Les algorithmes font-ils la loi ?
Les algorithmes font-ils la loi ?

Aurélie Jean

Éditions de l’Observatoire

octobre 2021

Sciences

Algorithmes, Lois, Intelligence artificielle, Société

Sujet

Avec ce livre, Aurélie Jean essaie de répondre à une question qui devient essentielle avec les nouvelles technologies qui se développent et une vision dystopique qu’on nous présente dans les livres de science fiction, les algorithmes font-ils la loi ? Avec une réflexion sur les algorithmes, les réglementations, les risques et les préjugés, elle tente de donner une réponse à cette question avec son point de vue.

Résumé

Chapitre 1 - Une brève introduction aux algorithmes

Avant de savoir si les algorithmes font la loi, l’auteure présente et explique dans un premier temps les différents types d’algorithmes : les algorithmes explicites utilisant la logique définie par ses concepteurs et les algorithmes implicites qui utilisent des données d’apprentissage pour trouver leurs logiques. Certains algorithmes comportent les deux types, ce qui rend difficile l’explicabilité (ensemble des méthodes de calcul pour extraire une partie ou totalement un algorithme).
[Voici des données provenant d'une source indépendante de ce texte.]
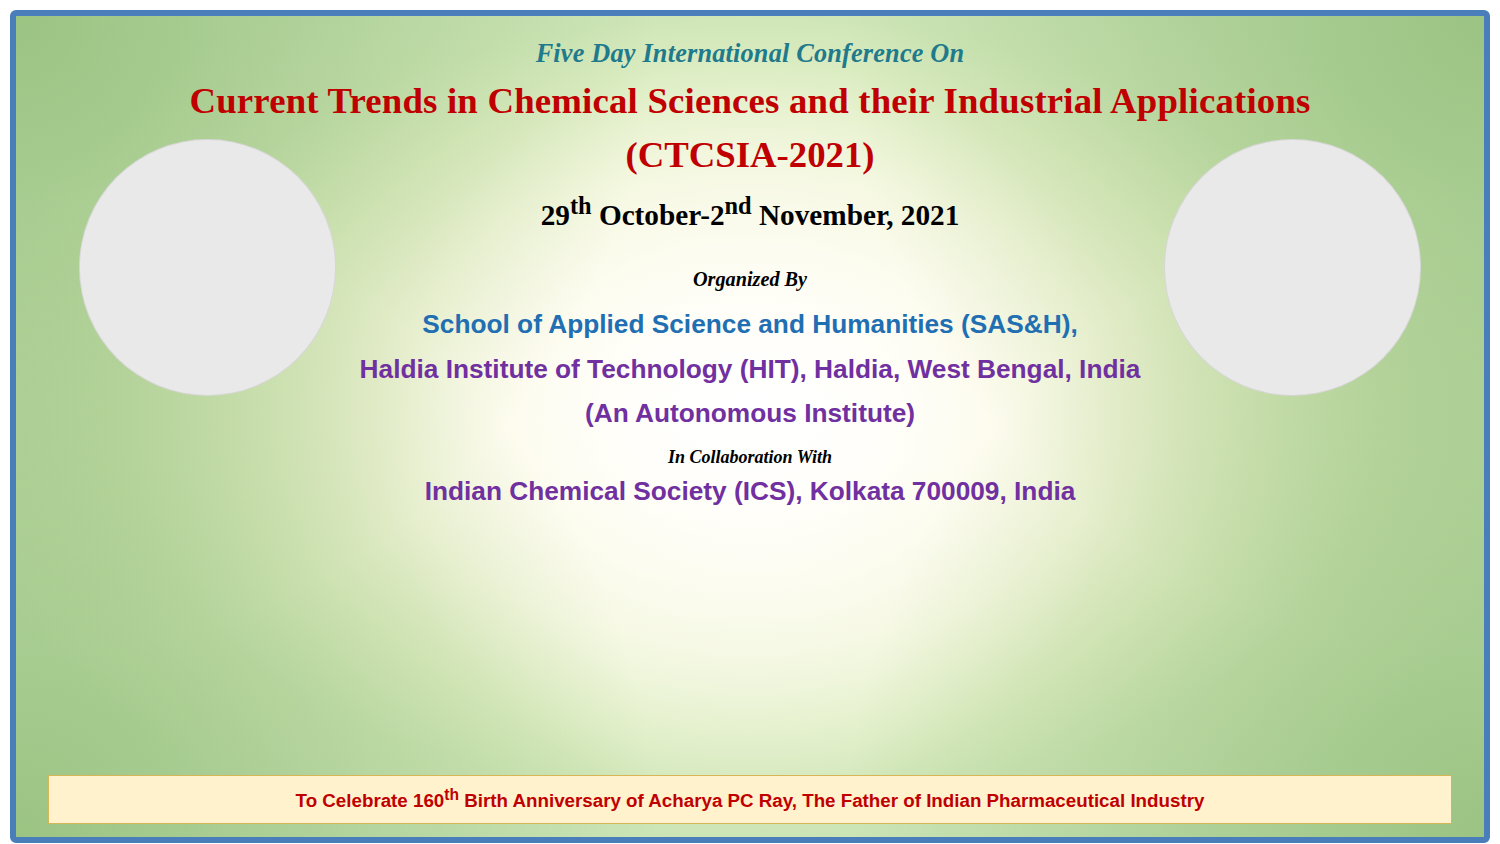Five Day International Conference On
Current Trends in Chemical Sciences and their Industrial Applications
(CTCSIA-2021)
29th October-2nd November, 2021
Organized By
School of Applied Science and Humanities (SAS&H),
Haldia Institute of Technology (HIT), Haldia, West Bengal, India
(An Autonomous Institute)
In Collaboration With
Indian Chemical Society (ICS), Kolkata 700009, India
To Celebrate 160th Birth Anniversary of Acharya PC Ray, The Father of Indian Pharmaceutical Industry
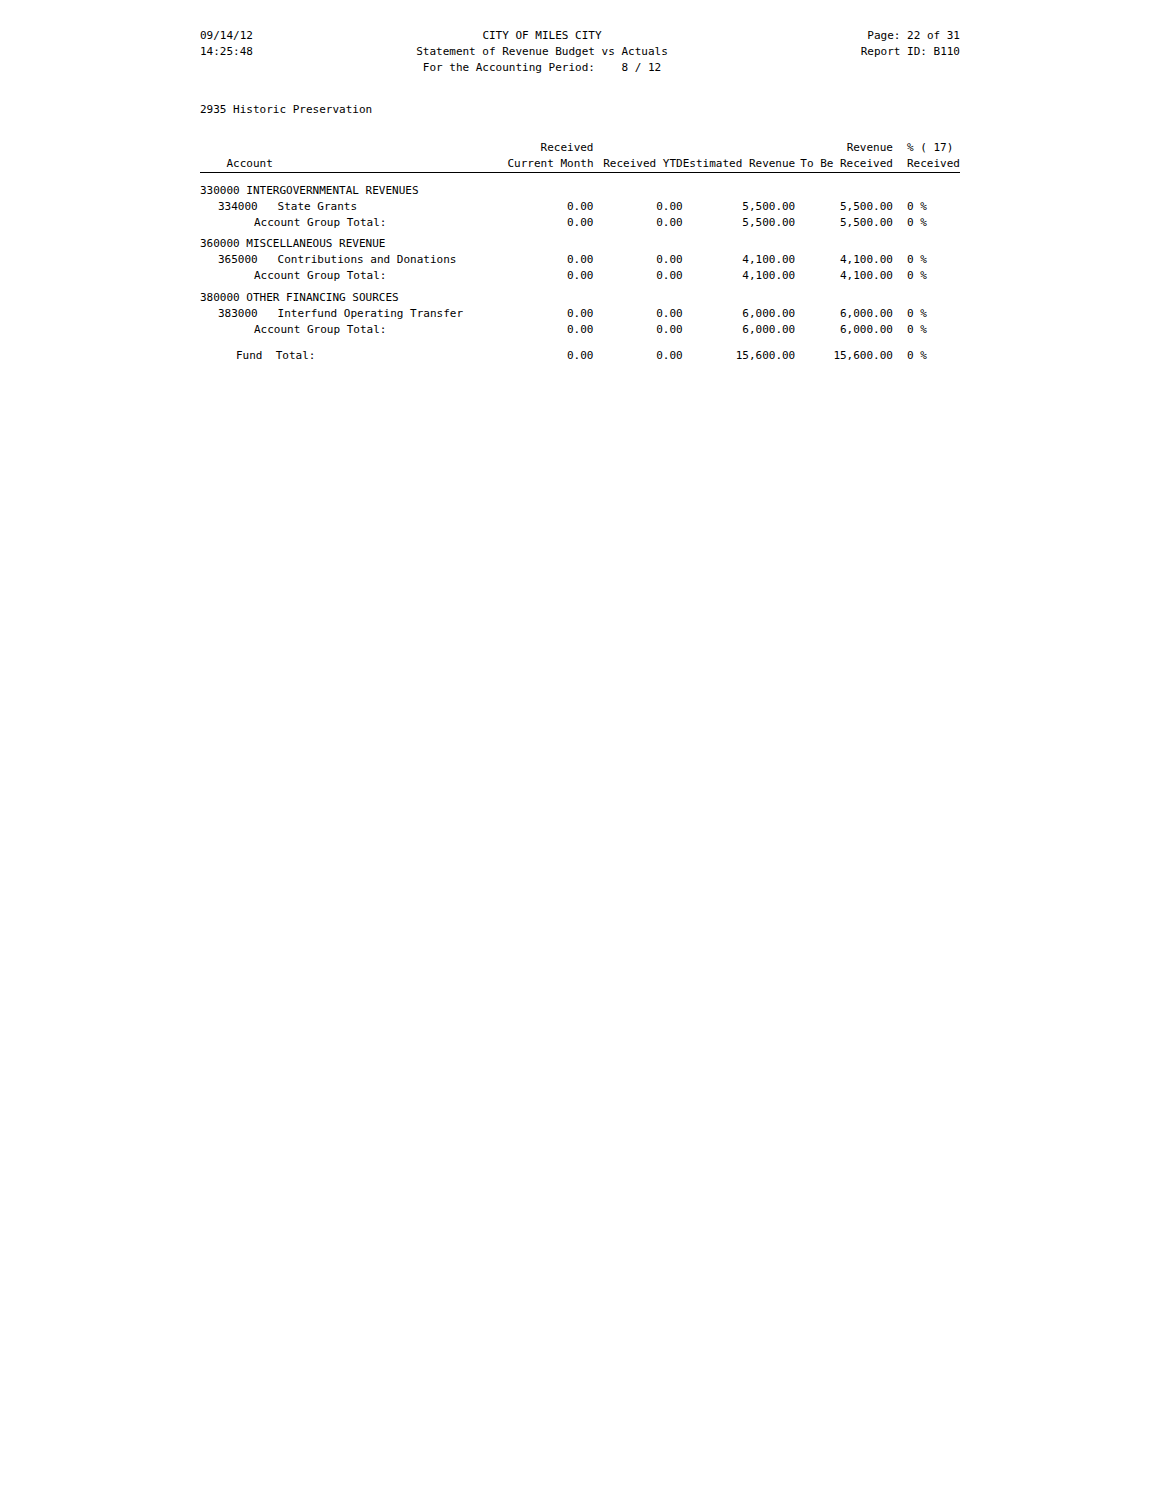| 09/14/12 | CITY OF MILES CITY | Page: 22 of 31 |
| 14:25:48 | Statement of Revenue Budget vs Actuals | Report ID: B110 |
| | For the Accounting Period: 8 / 12 | |
2935 Historic Preservation
| | Received | | | Revenue | % ( 17) |
| Account | Current Month | Received YTD | Estimated Revenue | To Be Received | Received |
| 330000 INTERGOVERNMENTAL REVENUES | | | | | |
| 334000 State Grants | 0.00 | 0.00 | 5,500.00 | 5,500.00 | 0 % |
| Account Group Total: | 0.00 | 0.00 | 5,500.00 | 5,500.00 | 0 % |
| 360000 MISCELLANEOUS REVENUE | | | | | |
| 365000 Contributions and Donations | 0.00 | 0.00 | 4,100.00 | 4,100.00 | 0 % |
| Account Group Total: | 0.00 | 0.00 | 4,100.00 | 4,100.00 | 0 % |
| 380000 OTHER FINANCING SOURCES | | | | | |
| 383000 Interfund Operating Transfer | 0.00 | 0.00 | 6,000.00 | 6,000.00 | 0 % |
| Account Group Total: | 0.00 | 0.00 | 6,000.00 | 6,000.00 | 0 % |
| Fund Total: | 0.00 | 0.00 | 15,600.00 | 15,600.00 | 0 % |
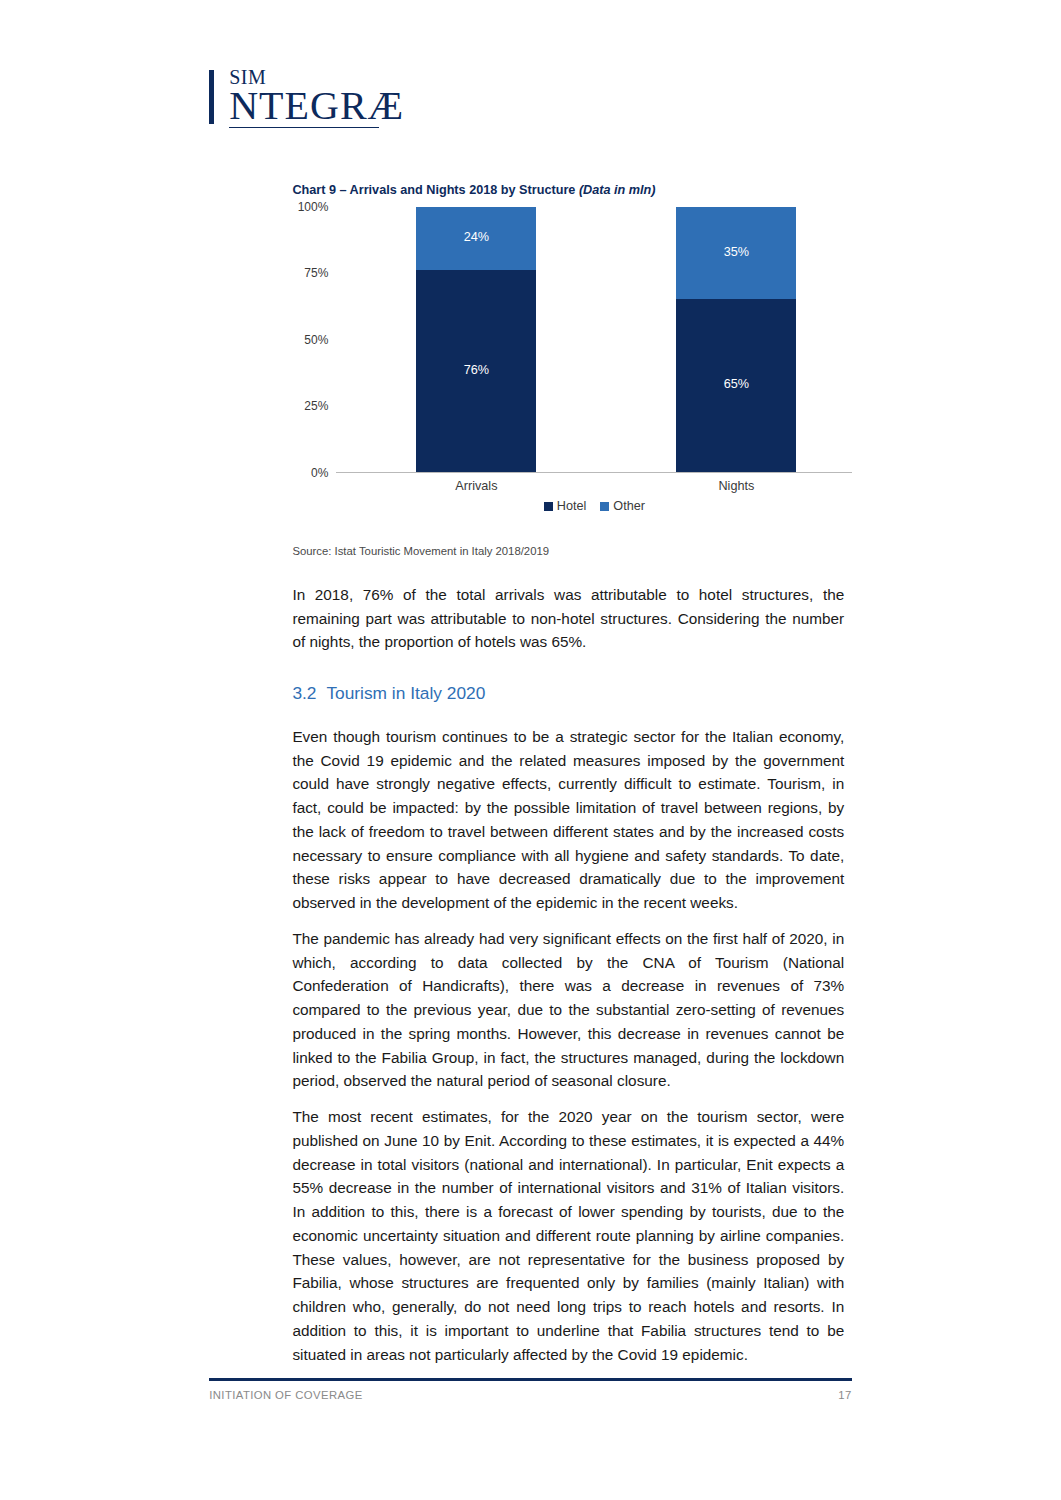SIM NTEGRÆ
Chart 9 – Arrivals and Nights 2018 by Structure (Data in mln)
100%
75%
50%
25%
0%
24%
76%
35%
65%
Arrivals Nights
Hotel Other
Source: Istat Touristic Movement in Italy 2018/2019
In 2018, 76% of the total arrivals was attributable to hotel structures, the remaining part was attributable to non-hotel structures. Considering the number of nights, the proportion of hotels was 65%.
3.2 Tourism in Italy 2020
Even though tourism continues to be a strategic sector for the Italian economy, the Covid 19 epidemic and the related measures imposed by the government could have strongly negative effects, currently difficult to estimate. Tourism, in fact, could be impacted: by the possible limitation of travel between regions, by the lack of freedom to travel between different states and by the increased costs necessary to ensure compliance with all hygiene and safety standards. To date, these risks appear to have decreased dramatically due to the improvement observed in the development of the epidemic in the recent weeks.
The pandemic has already had very significant effects on the first half of 2020, in which, according to data collected by the CNA of Tourism (National Confederation of Handicrafts), there was a decrease in revenues of 73% compared to the previous year, due to the substantial zero-setting of revenues produced in the spring months. However, this decrease in revenues cannot be linked to the Fabilia Group, in fact, the structures managed, during the lockdown period, observed the natural period of seasonal closure.
The most recent estimates, for the 2020 year on the tourism sector, were published on June 10 by Enit. According to these estimates, it is expected a 44% decrease in total visitors (national and international). In particular, Enit expects a 55% decrease in the number of international visitors and 31% of Italian visitors. In addition to this, there is a forecast of lower spending by tourists, due to the economic uncertainty situation and different route planning by airline companies. These values, however, are not representative for the business proposed by Fabilia, whose structures are frequented only by families (mainly Italian) with children who, generally, do not need long trips to reach hotels and resorts. In addition to this, it is important to underline that Fabilia structures tend to be situated in areas not particularly affected by the Covid 19 epidemic.
INITIATION OF COVERAGE 17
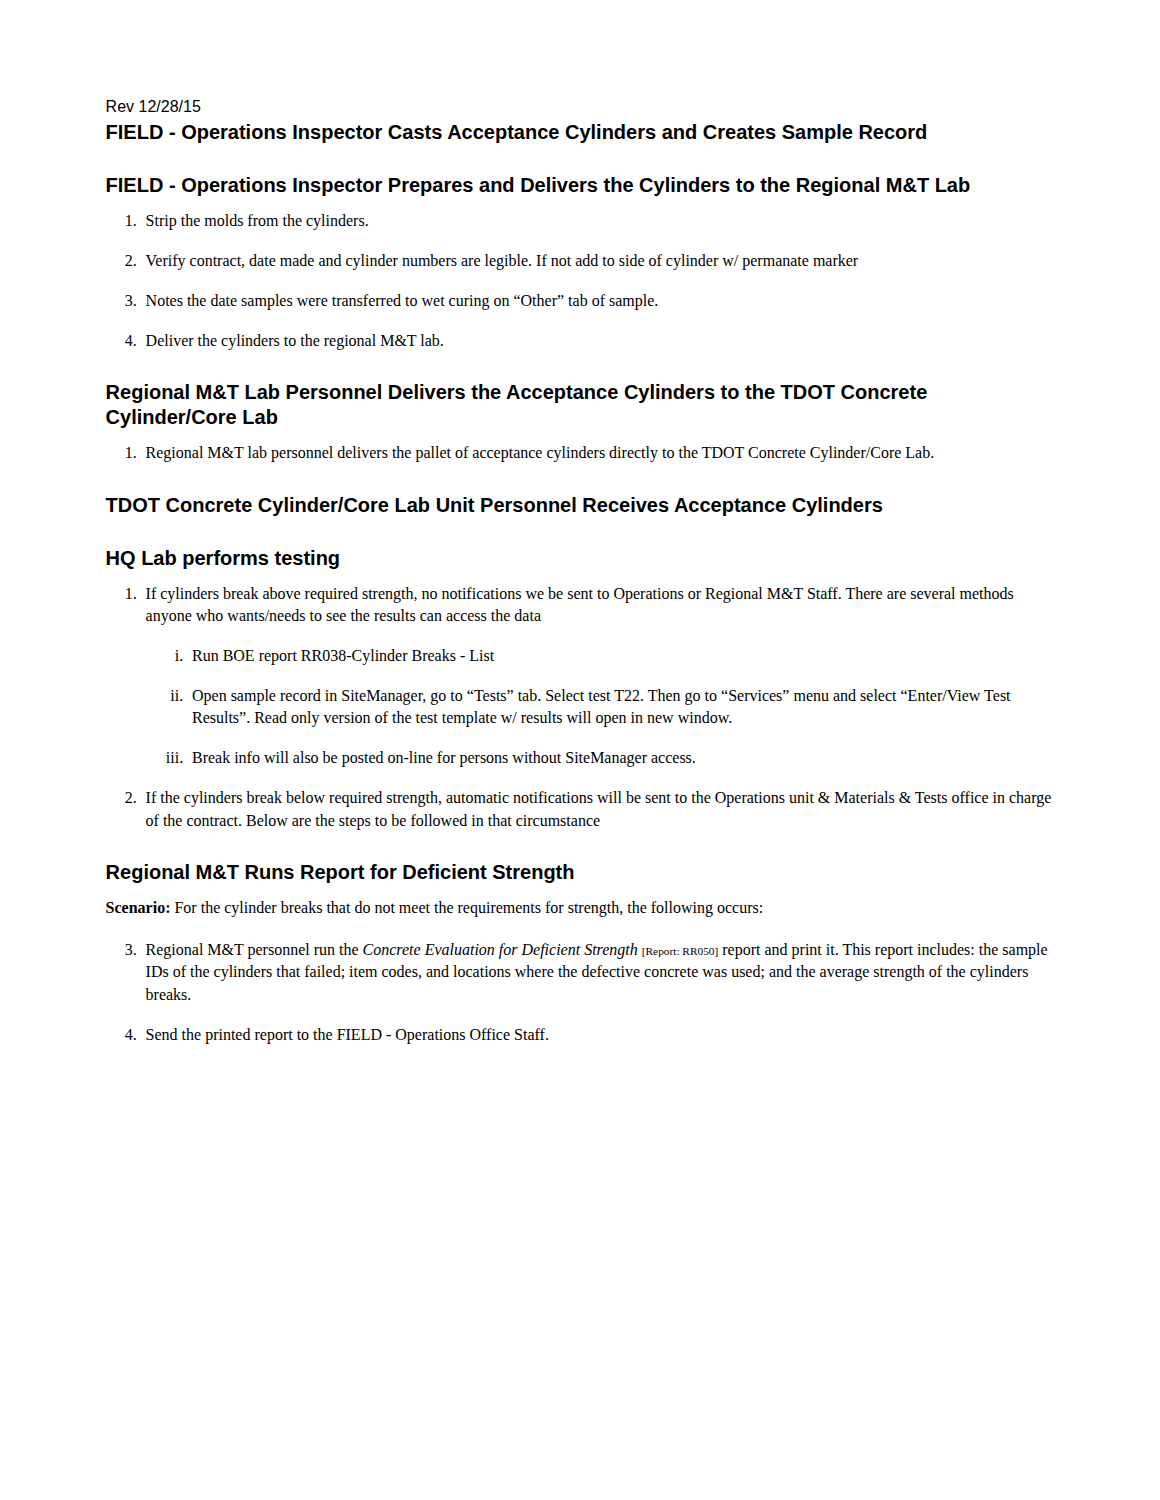Rev 12/28/15
FIELD - Operations Inspector Casts Acceptance Cylinders and Creates Sample Record
FIELD - Operations Inspector Prepares and Delivers the Cylinders to the Regional M&T Lab
Strip the molds from the cylinders.
Verify contract, date made and cylinder numbers are legible. If not add to side of cylinder w/ permanate marker
Notes the date samples were transferred to wet curing on “Other” tab of sample.
Deliver the cylinders to the regional M&T lab.
Regional M&T Lab Personnel Delivers the Acceptance Cylinders to the TDOT Concrete Cylinder/Core Lab
Regional M&T lab personnel delivers the pallet of acceptance cylinders directly to the TDOT Concrete Cylinder/Core Lab.
TDOT Concrete Cylinder/Core Lab Unit Personnel Receives Acceptance Cylinders
HQ Lab performs testing
If cylinders break above required strength, no notifications we be sent to Operations or Regional M&T Staff. There are several methods anyone who wants/needs to see the results can access the data
Run BOE report RR038-Cylinder Breaks - List
Open sample record in SiteManager, go to “Tests” tab. Select test T22. Then go to “Services” menu and select “Enter/View Test Results”. Read only version of the test template w/ results will open in new window.
Break info will also be posted on-line for persons without SiteManager access.
If the cylinders break below required strength, automatic notifications will be sent to the Operations unit & Materials & Tests office in charge of the contract. Below are the steps to be followed in that circumstance
Regional M&T Runs Report for Deficient Strength
Scenario: For the cylinder breaks that do not meet the requirements for strength, the following occurs:
Regional M&T personnel run the Concrete Evaluation for Deficient Strength [Report: RR050] report and print it. This report includes: the sample IDs of the cylinders that failed; item codes, and locations where the defective concrete was used; and the average strength of the cylinders breaks.
Send the printed report to the FIELD - Operations Office Staff.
Chapitre 2 - Les lois au temps des algorithmes

En ce qui concerne les réglementations des algorithmes déjà existantes, il y a des différences entre les régions du monde. On peut citer la RGPD en Europe qui encadre la collecte de data et permet une protection des données s’appliquant à toutes les entreprises, ce qui peut être contraignant pour les petites entreprises pour être en règle. Aux États-Unis, la CCPA en Californie s’inspire du RGPD et s’applique aux grosses entreprises vendant des données comme les GAFAM. Elle pourrait être étendue à tout le pays.

Chapitre 3 - Explicabilité et interprétabilité des algorithmes

En effet, le fait de comprendre le fonctionnement des algorithmes et de savoir qu’ils vont se complexifier au fil des années est important pour mieux adapter les lois. De plus, les intelligences artificielles sont parfois perfectibles. On parle de biais algorithmique où l’algorithme traite différemment des situations ou des personnes entraînant une sorte de discrimination. Ce biais est dû aux données d’entraînement qui ne sont pas représentatives. Cela montre les préjugés qu’ont parfois inconsciemment les concepteurs et les utilisateurs et fait monter la crainte face à l’intelligence artificielle. Il faut donc éviter de limiter les innovations et plus contrôler les risques algorithmiques.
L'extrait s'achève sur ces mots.